■ **Exercise directions**
Write out every line of text in the material below word for word, but leave the pictures out.

-- begin Stored rows --

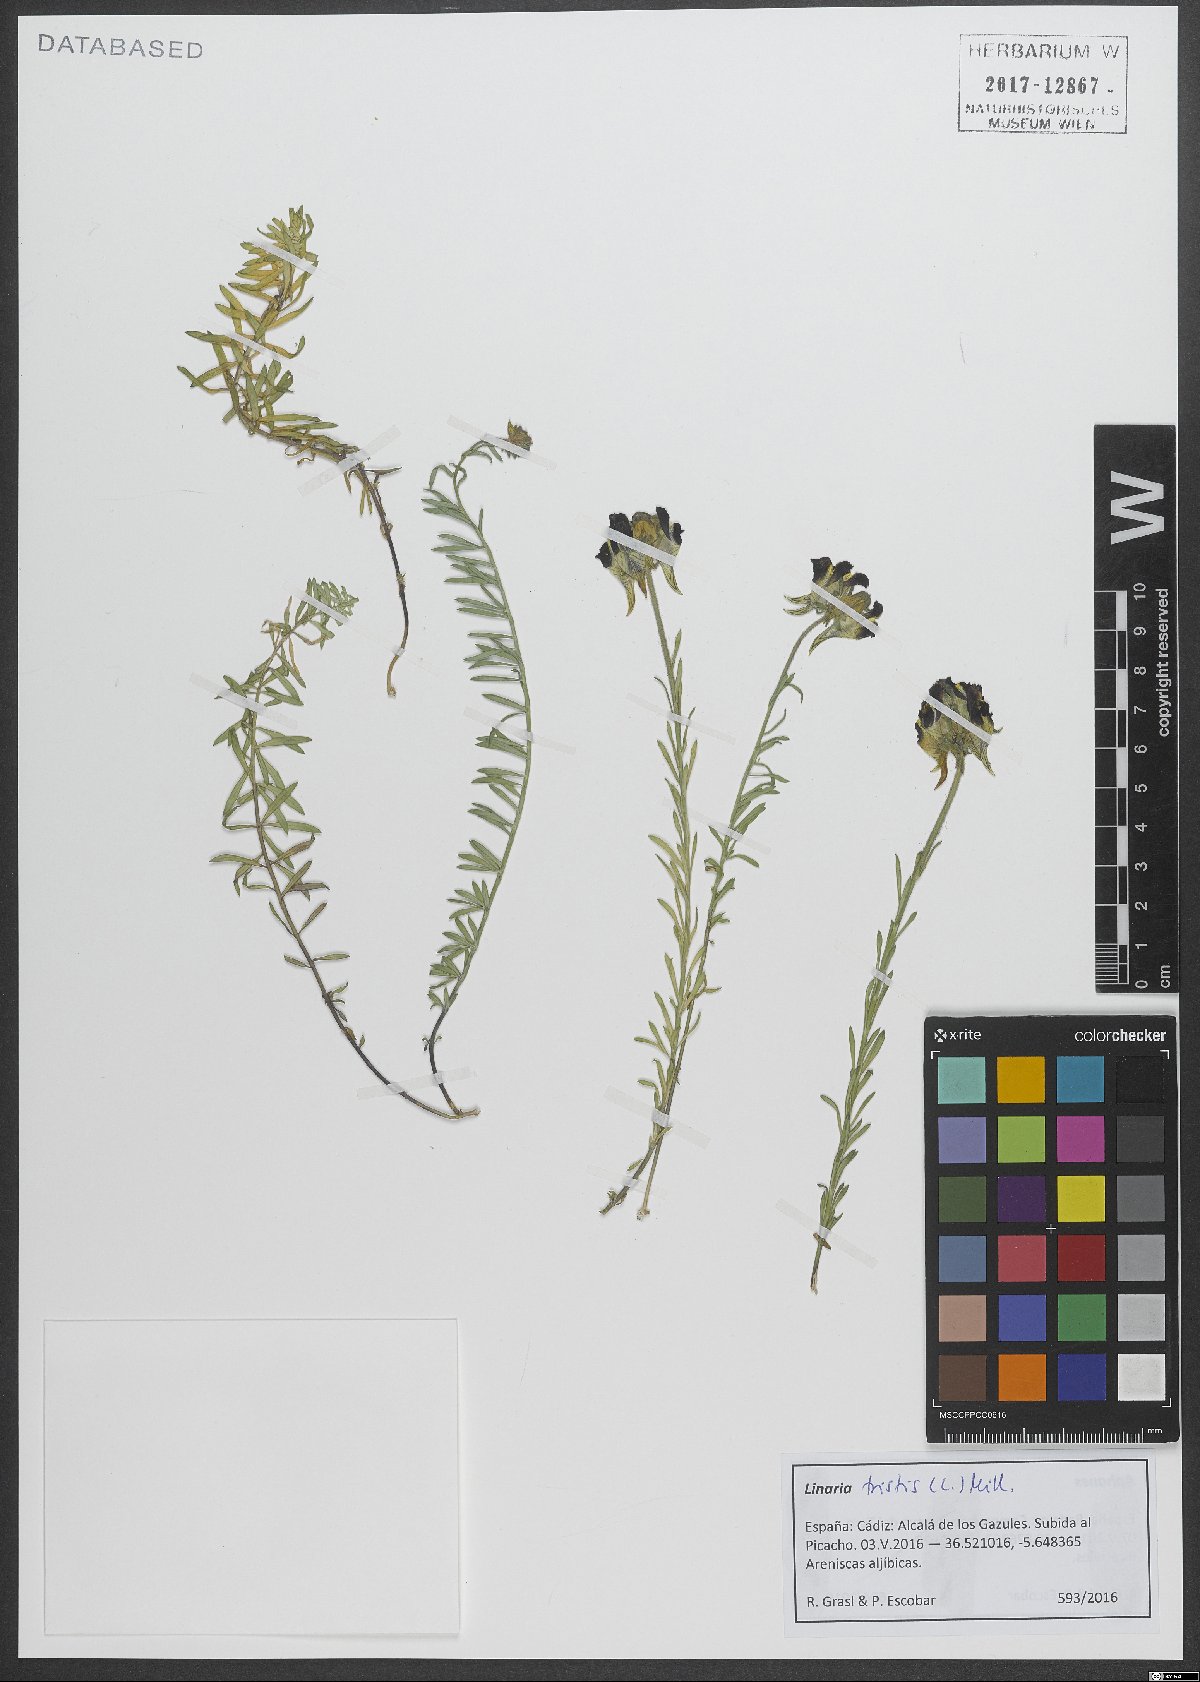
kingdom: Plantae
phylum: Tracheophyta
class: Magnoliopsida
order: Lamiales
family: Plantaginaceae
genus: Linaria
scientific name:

-- end Stored rows --

■ **Solution**
kingdom: Plantae
phylum: Tracheophyta
class: Magnoliopsida
order: Lamiales
family: Plantaginaceae
genus: Linaria
scientific name:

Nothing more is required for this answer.